## TASK TO COMPLETE
Find and copy each line of the listing below that has the word "sterren" in it.

## SOURCE DATA
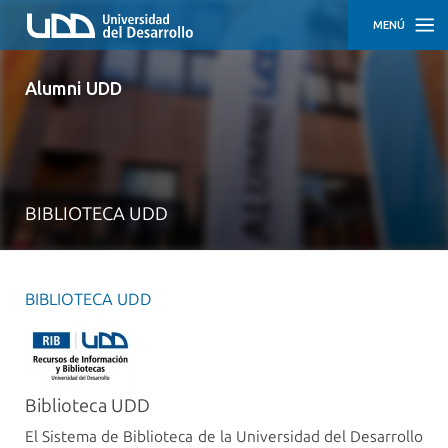
MENÚ
INICIO
Alumni UDD
ACTIVIDADES
TRAYECTORIAS
DESTACADAS
BIBLIOTECA UDD
CÓMO
PARTICIPAR
EMPLEO
Y
BIBLIOTECA UDD
DESARROLLO
PROFESIONAL
APOYO
EMPRENDEDOR
Biblioteca UDD
El Sistema de Biblioteca de la Universidad del Desarrollo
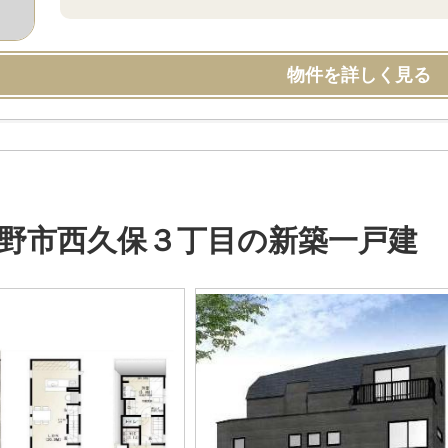
物件を詳しく見る
野市西久保３丁目の新築一戸建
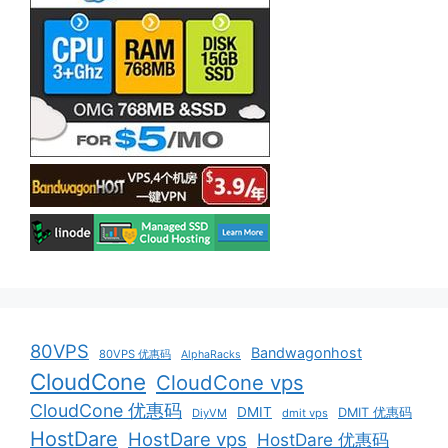
80VPS
Bandwagonhost
80VPS 优惠码
AlphaRacks
CloudCone
CloudCone vps
CloudCone 优惠码
DMIT
DMIT 优惠码
DiyVM
dmit vps
HostDare
HostDare vps
HostDare 优惠码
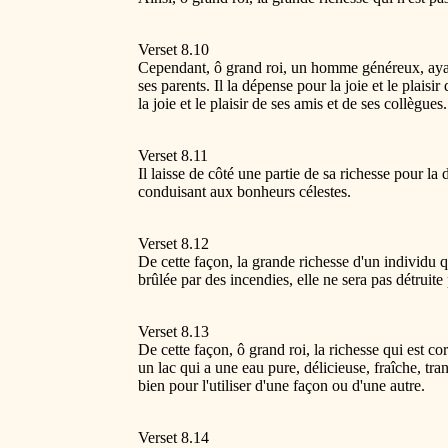
Verset 8.10
Cependant, ô grand roi, un homme généreux, ayant a
ses parents. Il la dépense pour la joie et le plaisir
la joie et le plaisir de ses amis et de ses collègues.
Verset 8.11
Il laisse de côté une partie de sa richesse pour la
conduisant aux bonheurs célestes.
Verset 8.12
De cette façon, la grande richesse d'un individu qu
brûlée par des incendies, elle ne sera pas détruite
Verset 8.13
De cette façon, ô grand roi, la richesse qui est c
un lac qui a une eau pure, délicieuse, fraîche, tr
bien pour l'utiliser d'une façon ou d'une autre.
Verset 8.14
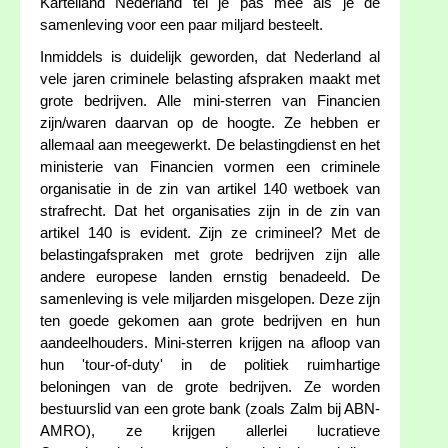
Kartelland Nederland tel je pas mee als je de
samenleving voor een paar miljard besteelt.
Inmiddels is duidelijk geworden, dat Nederland al
vele jaren criminele belasting afspraken maakt met
grote bedrijven. Alle mini-sterren van Financien
zijn/waren daarvan op de hoogte. Ze hebben er
allemaal aan meegewerkt. De belastingdienst en het
ministerie van Financien vormen een criminele
organisatie in de zin van artikel 140 wetboek van
strafrecht. Dat het organisaties zijn in de zin van
artikel 140 is evident. Zijn ze crimineel? Met de
belastingafspraken met grote bedrijven zijn alle
andere europese landen ernstig benadeeld. De
samenleving is vele miljarden misgelopen. Deze zijn
ten goede gekomen aan grote bedrijven en hun
aandeelhouders. Mini-sterren krijgen na afloop van
hun 'tour-of-duty' in de politiek ruimhartige
beloningen van de grote bedrijven. Ze worden
bestuurslid van een grote bank (zoals Zalm bij ABN-
AMRO), ze krijgen allerlei lucratieve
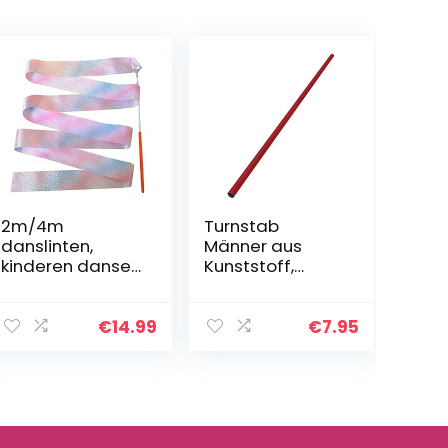
2m/4m
Turnstab
danslinten,
Männer aus
kinderen dansen
Kunststoff,
gymnastiek lint
Gymnastik Stab,
toverstaf,
Trainingsstab,
glinsterende
120 cm
€
14.99
€
7.95
ritmische
artistieke ballet
draaiende
linten…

## THE COMPLETED TASK
grote bedrijven. Alle mini-sterren van Financien
aandeelhouders. Mini-sterren krijgen na afloop van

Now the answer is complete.